The Australian Taxation Office is the Australian Government’s principal revenue collection agency and administers Australia’s tax system and significant aspects of Australia’s superannuation system. It administers legislation governing tax, superannuation and the Australian Business Register and supports the delivery of government benefits to the community. Improving tax compliance is a major policy goal as non-compliance can reduce the overall tax base, increase the costs of administration and lead to an uneven playing field for businesses doing the right thing.

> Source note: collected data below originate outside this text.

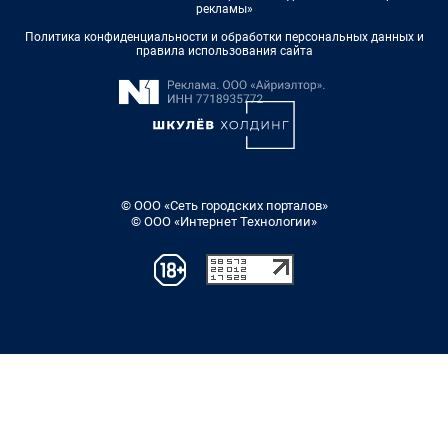
рекламы»
Политика конфиденциальности и обработки персональных данных и
правила использования сайта
© ООО «Сеть городских порталов»
© ООО «Интернет Технологии»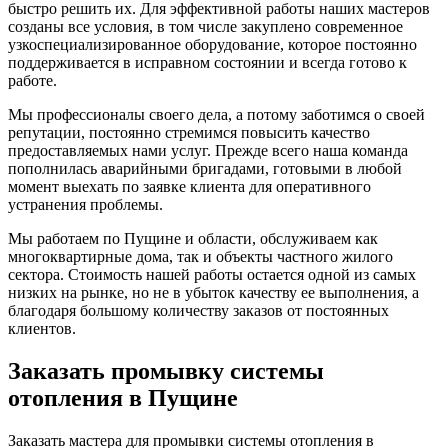
быстро решить их. Для эффективной работы наших мастеров
созданы все условия, в том числе закуплено современное
узкоспециализированное оборудование, которое постоянно
поддерживается в исправном состоянии и всегда готово к
работе.
Мы профессионалы своего дела, а потому заботимся о своей
репутации, постоянно стремимся повысить качество
предоставляемых нами услуг. Прежде всего наша команда
пополнилась аварийными бригадами, готовыми в любой
момент выехать по заявке клиента для оперативного
устранения проблемы.
Мы работаем по Пущине и области, обслуживаем как
многоквартирные дома, так и объекты частного жилого
сектора. Стоимость нашей работы остается одной из самых
низких на рынке, но не в убыток качеству ее выполнения, а
благодаря большому количеству заказов от постоянных
клиентов.
Заказать промывку системы
отопления в Пущине
Заказать мастера для промывки системы отопления в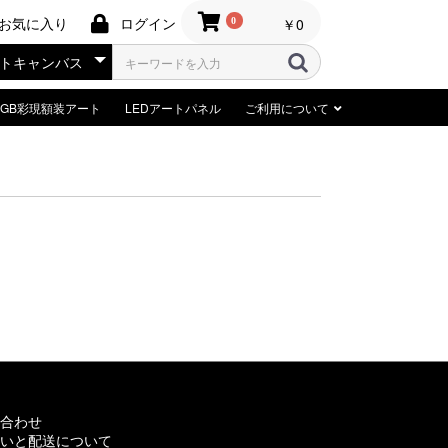
お気に入り
ログイン
￥0
0
RGB彩現額装アート
LEDアートパネル
ご利用について
合わせ
いと配送について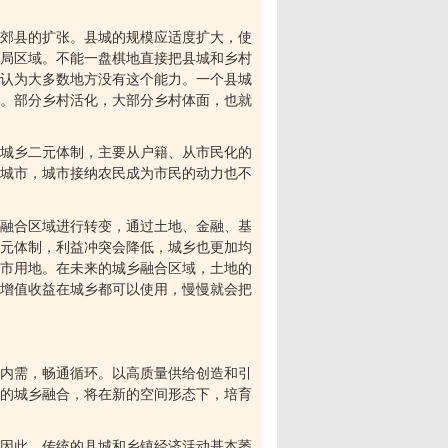
郊县的扩张。县城的规模应适度扩大，使
局区域。不能一盘棋地直接把县城和乡村
认为大多数地方没有这个能力。一个县城
。部分乡村活化，大部分乡村体面，也就
城乡二元体制，主要从户籍、从市民化的
城市，城市接纳农民成为市民的动力也不
融合区域进行转变，通过土地、金融、基
元体制，利益冲突会降低，城乡也更加均
市用地。在未来的城乡融合区域，土地的
增值收益在城乡都可以使用，慢慢就会把
内需，畅通循环。以高质量供给创造和引
的城乡融合，将在新的空间形态下，培育
因此，传统的县城和乡镇经济活动基本萎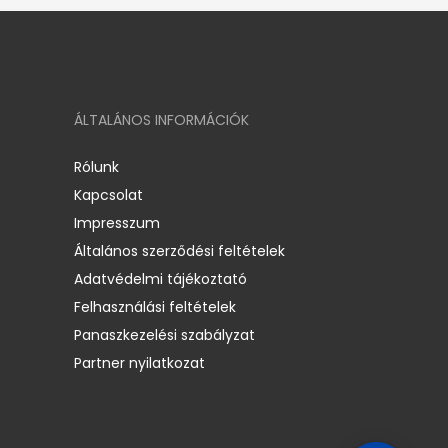
ÁLTALÁNOS INFORMÁCIÓK
Rólunk
Kapcsolat
Impresszum
Általános szerződési feltételek
Adatvédelmi tájékoztató
Felhasználási feltételek
Panaszkezelési szabályzat
Partner nyilatkozat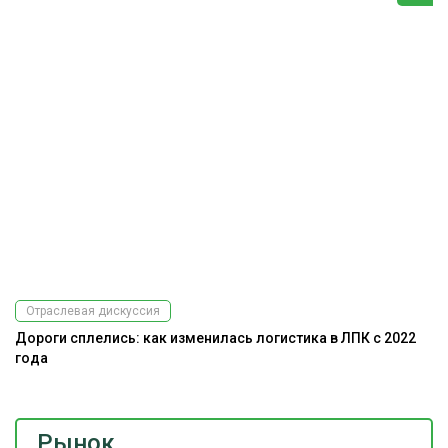
Отраслевая дискуссия
Дороги сплелись: как изменилась логистика в ЛПК с 2022
года
Рынок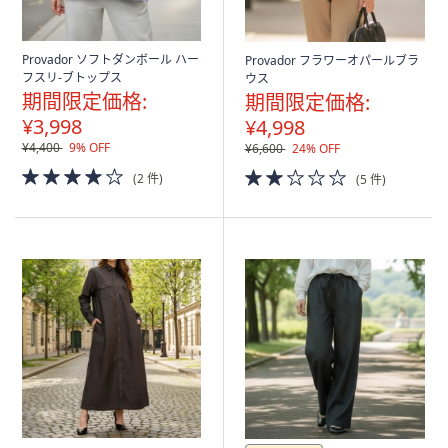
Provador ソフトダンボール ハー
Provador フラワーオパールブラ
フスリ-ブトップス
ウス
期間限定価格:
期間限定価格:
¥3,998
¥4,998
¥4,400
9% OFF
¥6,600
24% OFF
4.0
2.0
(2 件)
(5 件)
of
of
5
5
Stars
Stars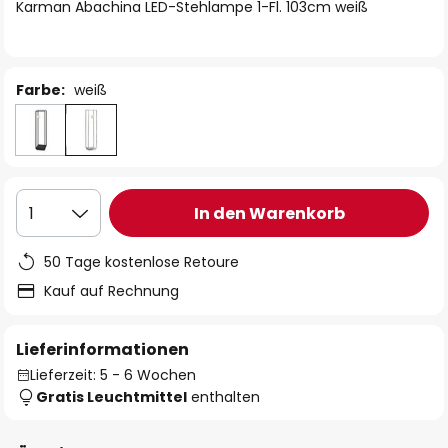
springen
Karman Abachina LED-Stehlampe 1-Fl. 103cm weiß
Farbe:
weiß
In den Warenkorb
1
50 Tage kostenlose Retoure
Kauf auf Rechnung
Lieferinformationen
Lieferzeit: 5 - 6 Wochen
Gratis Leuchtmittel
enthalten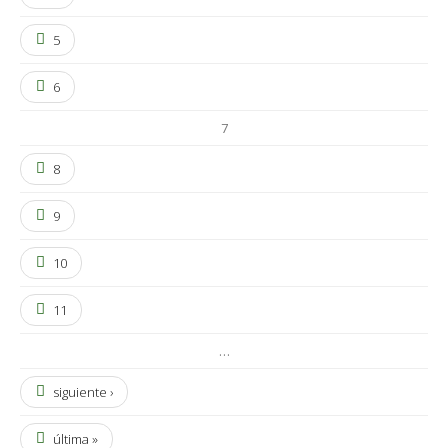
5
6
7
8
9
10
11
…
siguiente ›
última »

As part of the legislation the Deferred Goods and Services Tax (DGST) Scheme allows businesses to defer the payment of GST on taxable imports until the goods have been sold. This helps businesses manage their cash flow. Cash flow is important for businesses because it helps them meet everyday business needs and avoid taking on more debt. This means there is a strong driver for businesses to be on the Scheme. Participation in the Scheme allows 13,000 businesses to defer payment of $26 billion in GST annually.
To be on the Scheme, businesses must comply with requirements including digital lodgment of monthly activity statements and being up to date on all lodgments and payments due to the ATO. At any one time about one in three businesses do not comply. The ATO can revoke access to the Scheme if a business does not fully comply, which negatively affects cash flow and means the business will need to reapply to be reinstated.
BETA partnered with the ATO to test behaviourally informed methods of communication (variations on emails) aimed at improving compliance among businesses in the Scheme. We ran two separate randomised controlled trials to test the effectiveness of these emails.
The first trial evaluated the impact of sending a ‘cooperative’ or ‘direct’ toned reminder email to existing businesses who were found to be non-compliant with the Scheme. The aim was to encourage self-compliance, educate businesses on their tax obligations and reduce recurrent non-compliance. Both emails improved compliance rates but variations in the tone of the reminders did not affect the compliance rate.
The second trial tested the effectiveness of sending a welcome email to new businesses who had just registered on the Scheme. The aim of the email was to educate the businesses from the first point of contact to promote good compliance behaviours and engagement with the ATO. The email contained a planning prompt recommending businesses set up a monthly calendar reminder about their DGST obligations. It did not improve compliance.